Marc Coma: "There will be more and more laterite and down going off-track sections. Navigation won't be that important here, although we'll have to be very careful because we'll be passing more inhabited areas. Traffic, animals, people, radars... we'll have to be watchful."
12 January. Stage 12: Bamako-Labe
Liaison: 197 kms - Special: 368 kms - Liaison: 307 kms
A total of 872 kms make this stage the longest of the rally and since it's a marathon stage, it will put riders, drivers and mechanics to the test while crossing Guinea. The layout of this first Guinean special will offer participants a large variety of terrains. Trial zones, laterite sections and fords will add difficulty to the already difficult increasing task of passing villages.
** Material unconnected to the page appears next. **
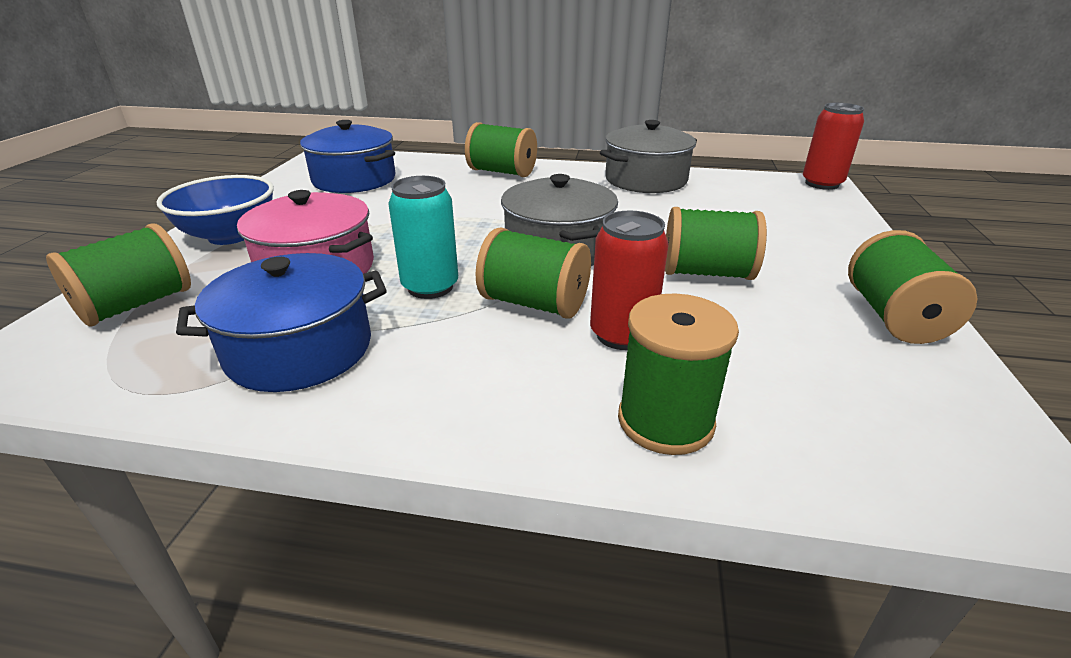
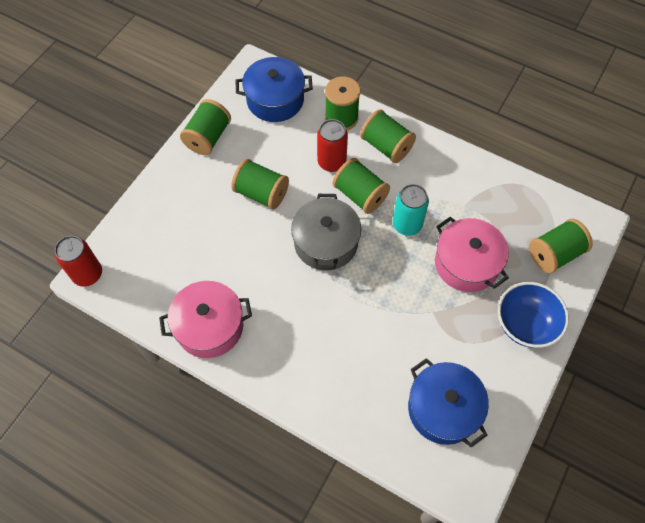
camera: 160 degrees left, 30 degrees up
(300, 349) = (470, 194): blue pot -> blue pot (275, 100)
(502, 172) = (315, 384): green spool -> green spool (386, 146)
(645, 180) = (209, 326): grey pot -> pink pot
Nani Roma: "This stage is completely new. It's pure laterite and makes everything more dangerous, because there's suspended dust that affects visibility. In addition, there are narrow tracks, furrowed and with a lot of trees. Driving will be a challenge."
Marc Coma: "Another novelty of the rally is this visit to Guinea. It will be a much more enduro-like and technical stage. We'll surely find a large variety of terrains, vegetation, river crossings... It'll be fun."
13 January. Stage 13: Labe-Tambacounda
Liaison: 7 kms - Special: 348 kms - Liaison: 212 kms
A mountain experience where the rally is going to reach its highest spot, climbing almost to 1,000 m in some passes. Although in less amount, the suspended dust will keep on making things difficult to the caravan.
Nani Roma: "Laterite will continue making things more complicated. Dakar is already near, but we first have to manage these stages with complicated driving."
Marc Coma: "We have left laterite almost behind and now we enter the savannah. There are a lot of tracks and direction changes in the last section, so we'll have to be watchful with navigation in order to avoid mistakes. It's easy to get lost, because there are several villages and tracks in the Senegal area."
14 January. Stage 14: Tambacounda-Dakar
Liaison: 107 kms - Special: 254 kms - Liaison: 273 kms
Navigation will be the key factor of theses stages which are already so close to civilisation. Countless paths, tracks and changes in direction may lead more than one to a mistake, thus loosing the advantage gathered so close to the finish. The liaison to the arrival in Dakar will be a reward for the senses, passing through the beautiful and cheerful Senegalese villages.
Nani Roma: "It's the same special as always. We know it well, but you always have to be on the alert because it has several difficulties in navigation. There are a lot of sandy tracks where to get lost and it would be a disaster in this stage."
Marc Coma: "This is the last real stage of the rally. Since we enter much more inhabited areas, there are a lot of tracks. Navigation is fundamental. It's a very nice and amusing stage, but it's also complicated."
15 January. Stage 15: Dakar-Dakar
Liaison: 38 kms - Special: 31 kms - Liaison: 41 kms
For most of the riders and drivers who make it to Dakar, the simple view of Lake Rose is the reward for all the efforts and suffering. There's not much to be decided in this mythical stage that, year after year, has been the image and meeting point of the Dakar Rally.
Nani Roma: "Reaching Lake Rose has been the best feeling of my life. It's stage to enjoy. No matter what you've done, you're happy to be there. And if in addition, your team has taken the victory, imagine..."
Marc Coma: "It's a very short special to enjoy, after fifteen days of suffering."